### Exercise A
From the post on chapters 34–36 of Sense and Sensibility, list every fictional character the writer names, leaving out names that occur only inside the quoted line of dialogue.
### Exercise B
Extend the post on chapters 34–36 of Sense and Sensibility by a paragraph that follows on from its final sentence.

### Excerpted text
________________________________________
Sense and Sensibility: Volume II, Chapters 12 - 14 (34 - 36)


RE: S&S Chs 34-36: Journal-letters by Elinor

I'd like to say that these weeks' three chapters seem to me to represent without that much revision by Austen a letter or series of letters comprising a journal or journal-letters by Elinor. It would have been in the manner of Burney's Evelina I admit it is hard to know to whom, since it doesn't make sense to me that Mrs Dashwood would want to hear what Elinor has to say, would like it the least little bit, being so "candid" (like Jane Bennet herself). So they are Elinor to X, a friend somewhere else. If you look back to Chapters 23-4 in the Penguin (Vol I, Ch xxii, Vol II chs i-ii in the Oxford), you will notice a similar disposition of materials, a similar dominance of Elinor's voice, the same presentation of Lucy which makes her words become a form of snarling, as in "'Are you ill, Miss Dashwood?-- you seem low--you don't speak;--sure you an't well?'" (Penguin Ch 35, p 202). Another indication that this was a letter is the absence of a deep sense of Marianne's presence. This is all a welling up from within Elinor, and she has a pen whose ink is acid.
________________________________________
### Source material
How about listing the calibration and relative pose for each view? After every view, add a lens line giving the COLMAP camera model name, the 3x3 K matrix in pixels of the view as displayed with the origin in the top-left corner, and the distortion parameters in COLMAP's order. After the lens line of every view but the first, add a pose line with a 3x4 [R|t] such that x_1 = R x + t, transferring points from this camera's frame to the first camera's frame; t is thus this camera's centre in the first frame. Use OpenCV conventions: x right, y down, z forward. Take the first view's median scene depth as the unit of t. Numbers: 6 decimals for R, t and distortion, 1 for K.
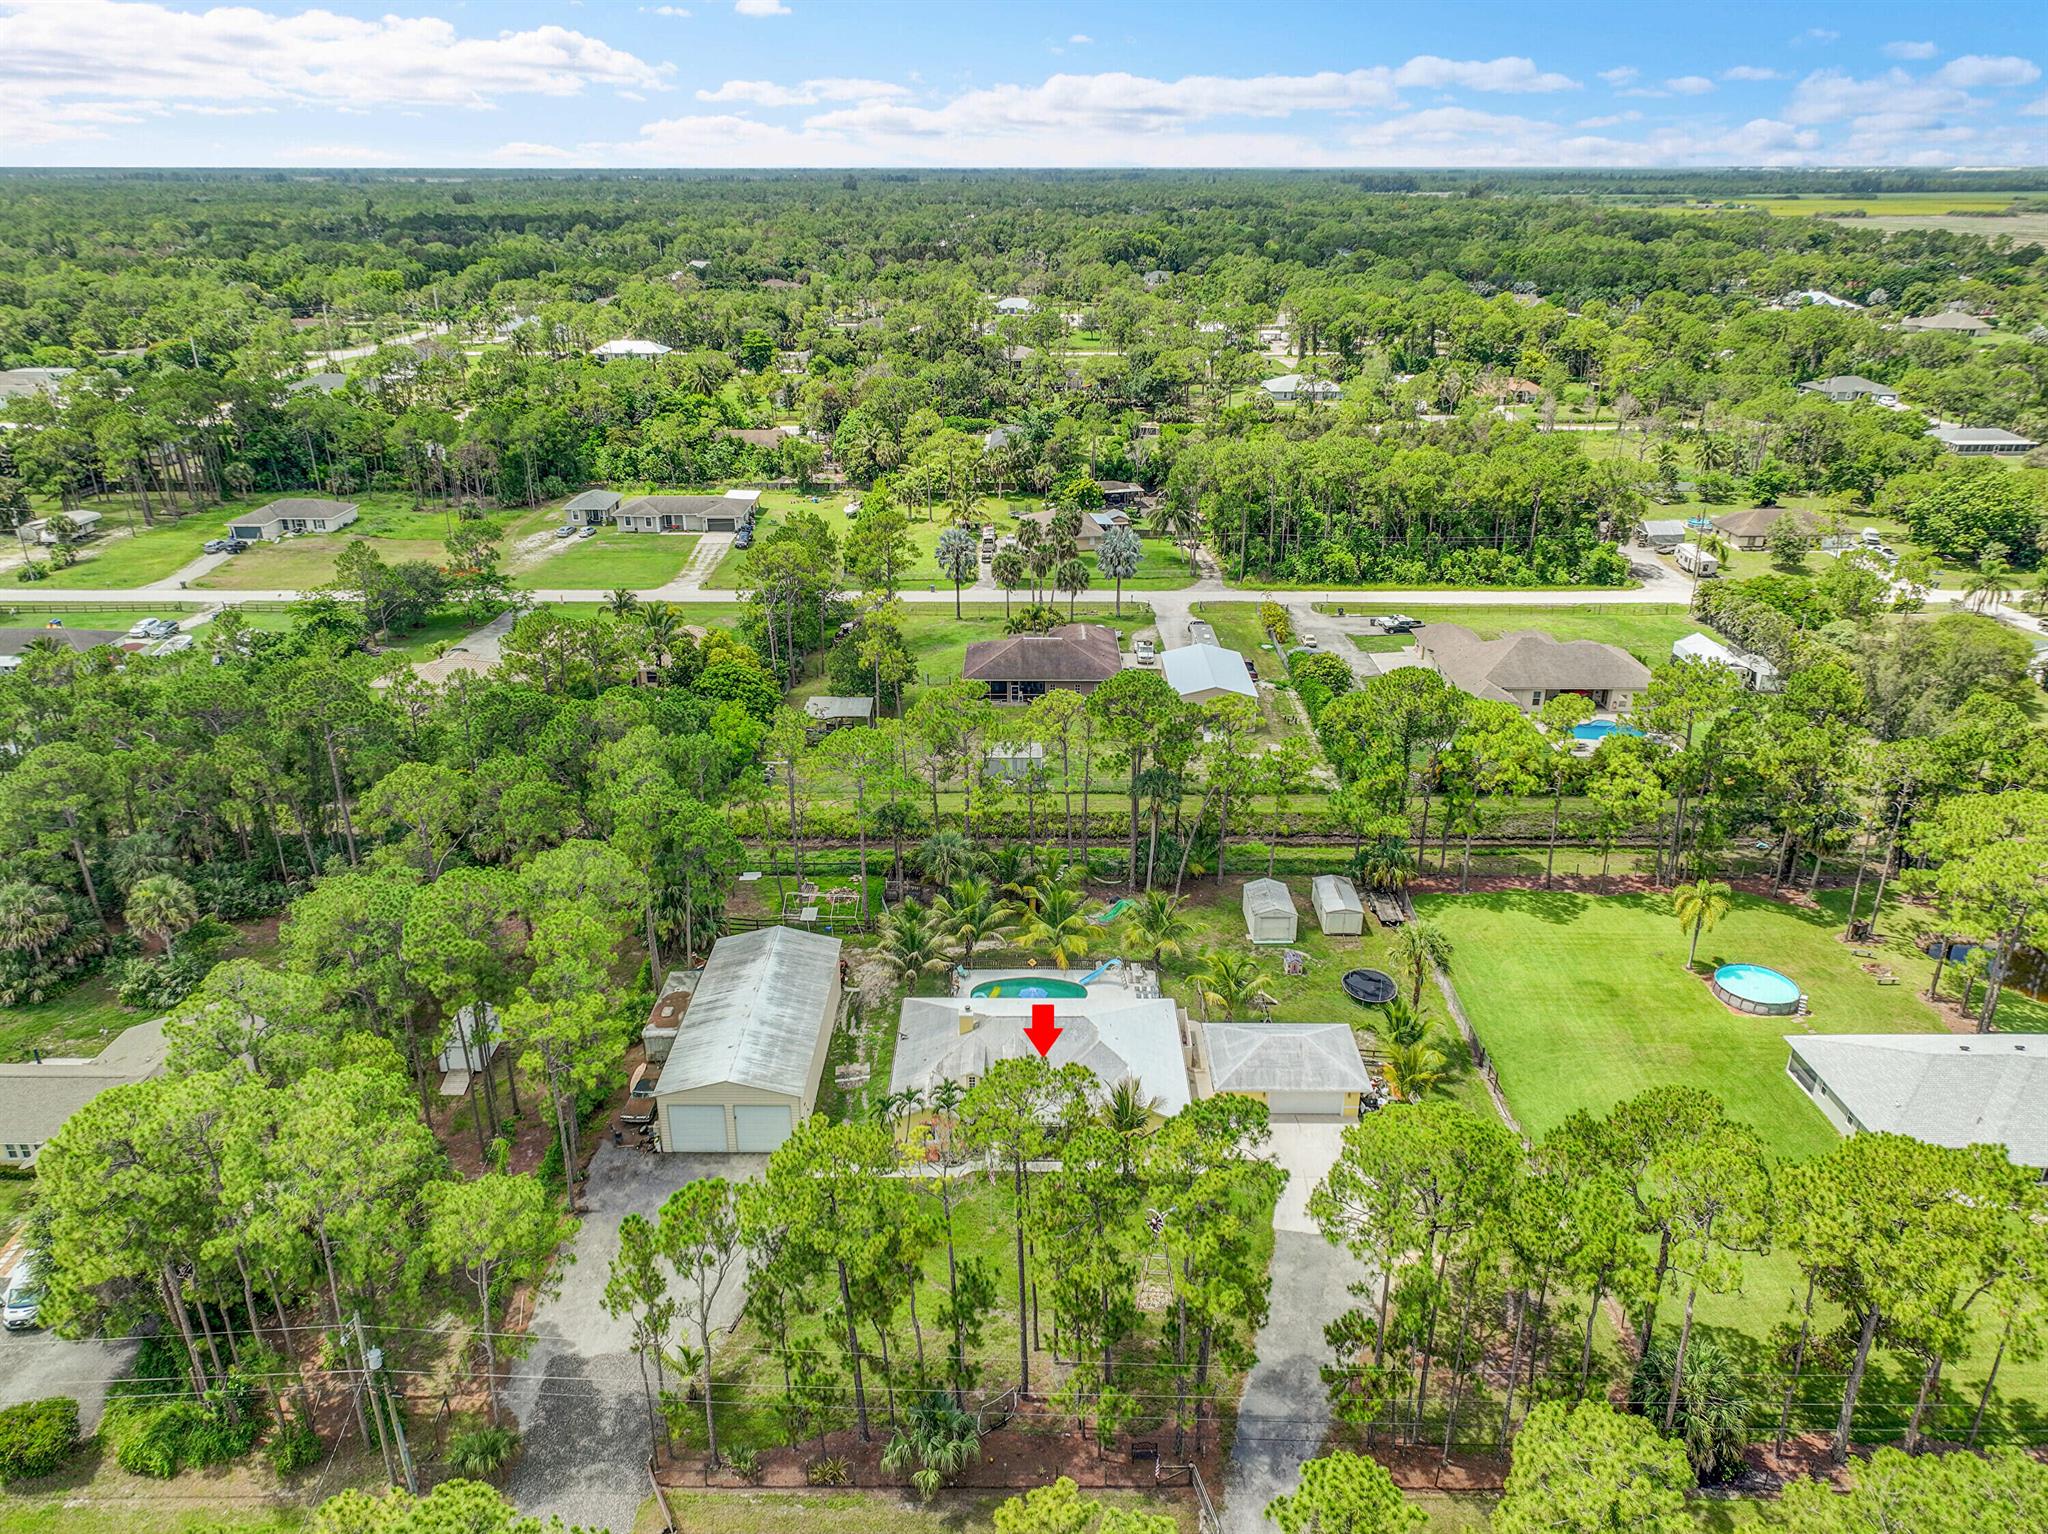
lens RADIAL K [[1435.9, 0, 1024.0], [0, 1435.9, 767.0], [0, 0, 1]] dist [0.008047, 0.008046]
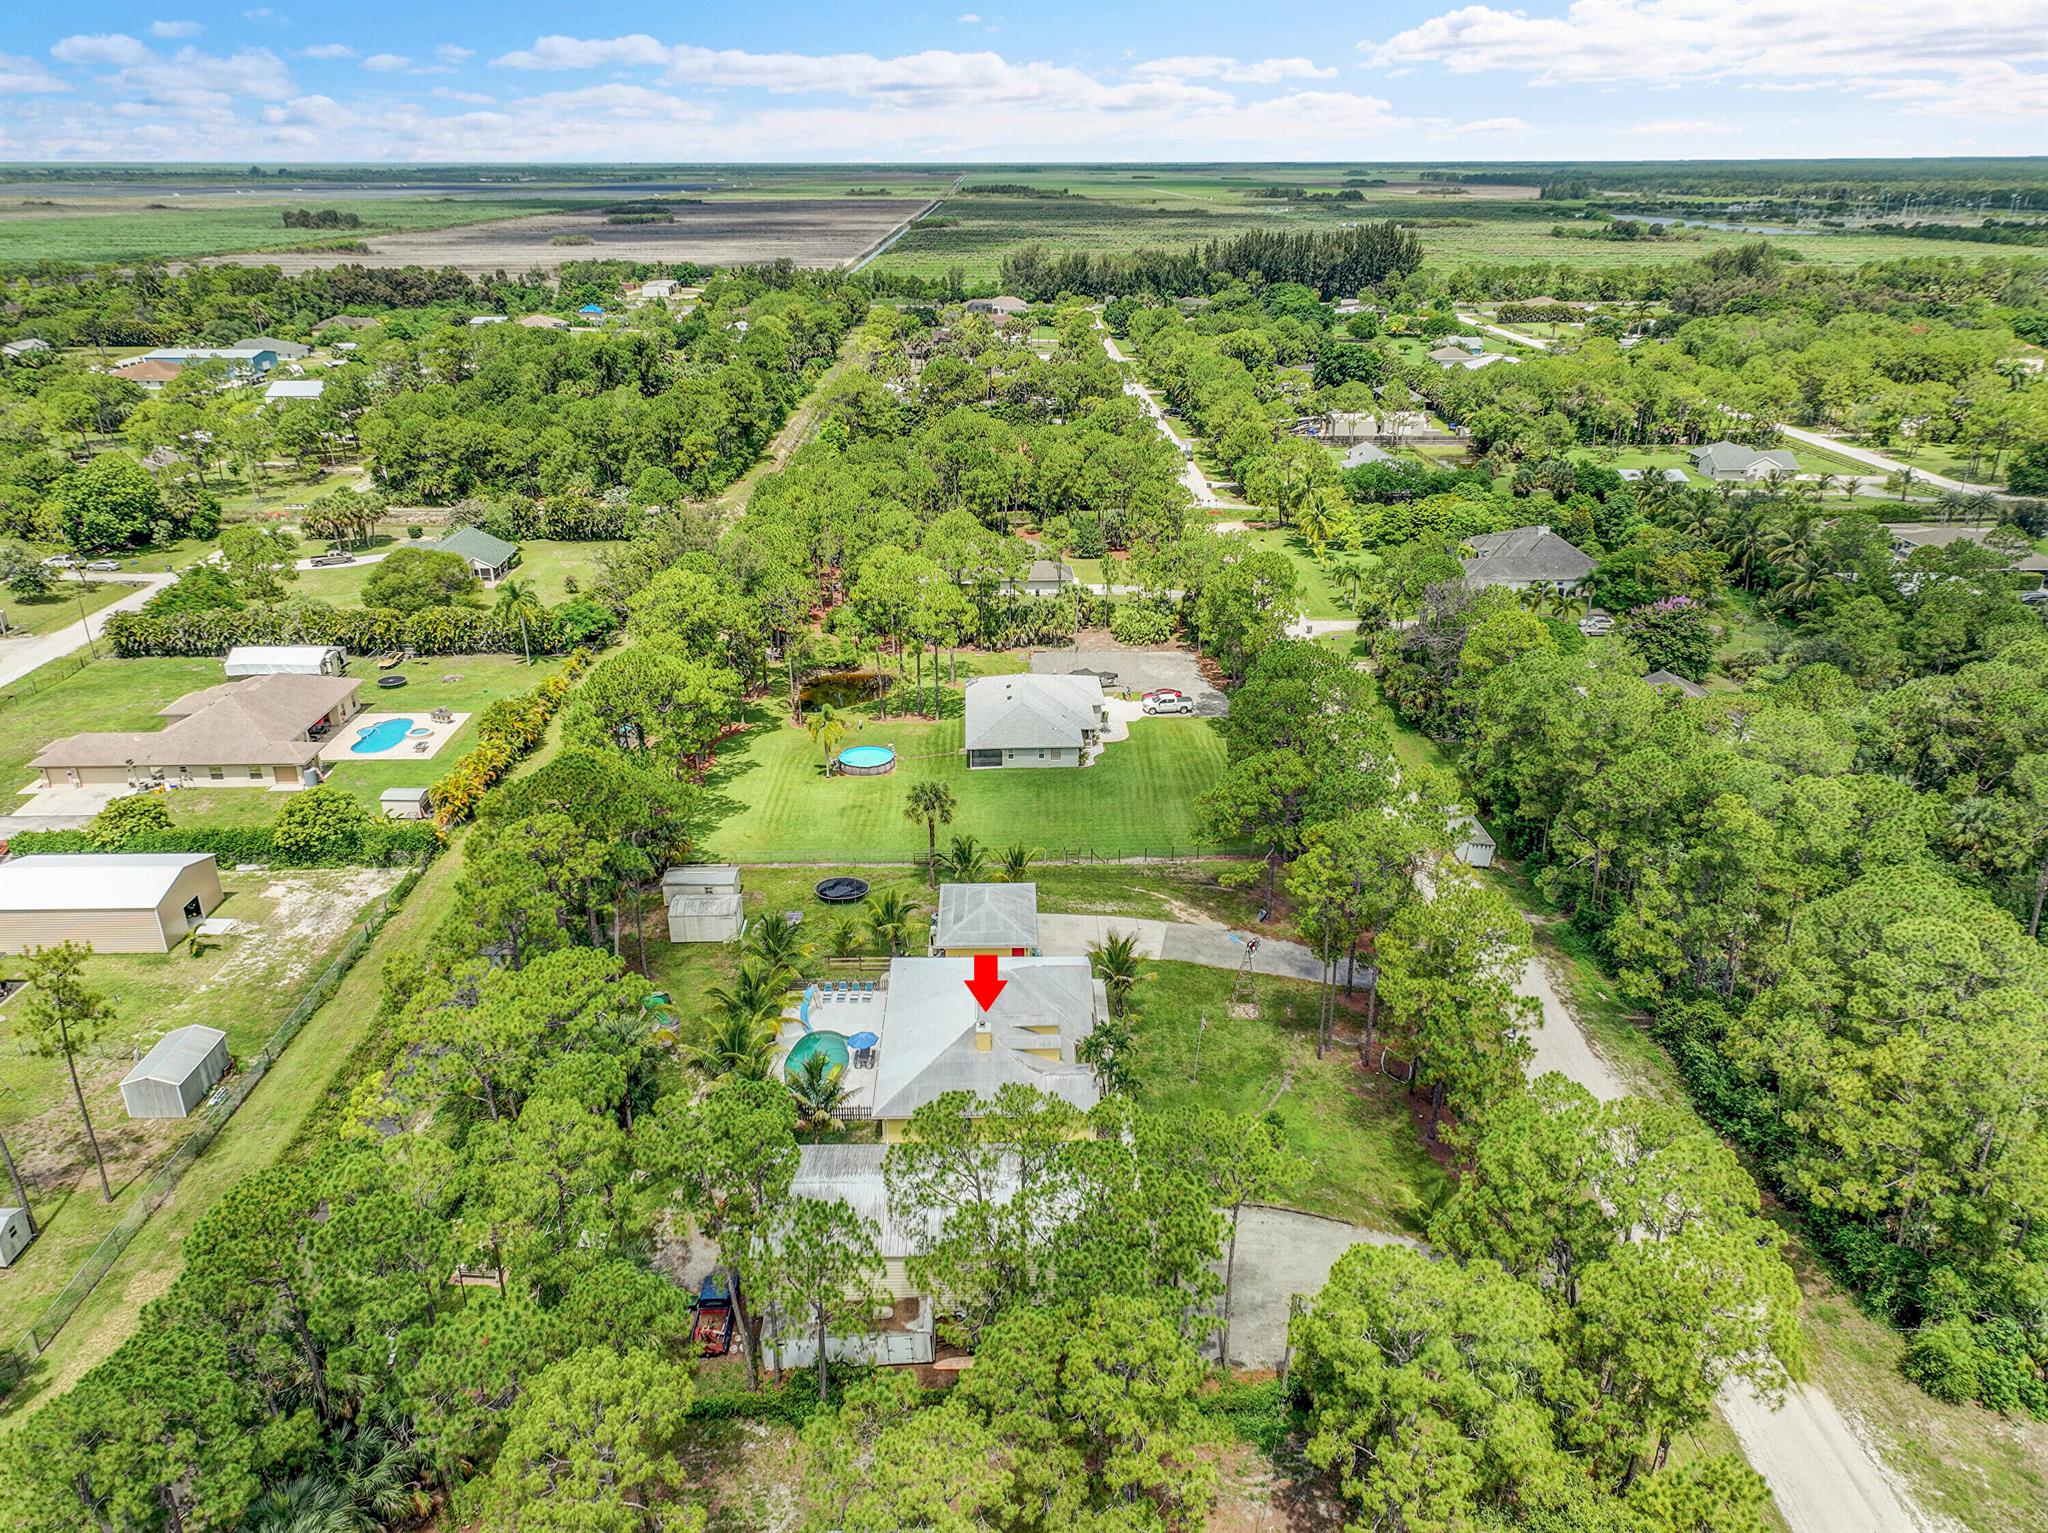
lens RADIAL K [[1435.9, 0, 1024.0], [0, 1435.9, 766.5], [0, 0, 1]] dist [0.008047, 0.008046]
pose [[-0.017715, -0.389082, 0.921033, -1.145824], [0.394511, 0.843717, 0.364009, -0.423968], [-0.918720, 0.369806, 0.138551, 1.031729]]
________________________________________
### Answer area A
Elinor, Mrs Dashwood, Jane Bennet, Lucy, Marianne

### Answer area B
Last week's chapters, in comparison, cannot have come just from letters by Elinor. The actual matter of Elinor's letters, some of it unrevised and unshortened is there all right; for example in Chapter 32, pp, 181- 3, the first whole paragraph through Paragraph 8, which material comes to a close with the phrase "Early in February..."). It was through Elinor's eyes one first observed Marianne changing towards Brandon:

"'His chief reward for the painful exertio of disclosing past sorrows and present humiliations, was given in the pitying eye with which Marianne sometimes observed him, and the gentleness of her voice whenever (though it did not often happen) she was obliged, or could oblige herself to speak to him" (Penguin p 182).

I suggest at this point we did not have the further generalization that Elinor was glad to see the growing together of the pair, but that we were actually given conversation. The reason Brandon and Marianne never speak in our present S&S is its revised state. The dialogues were cut in order to make room for the new material and overarching point of view and quicker pace.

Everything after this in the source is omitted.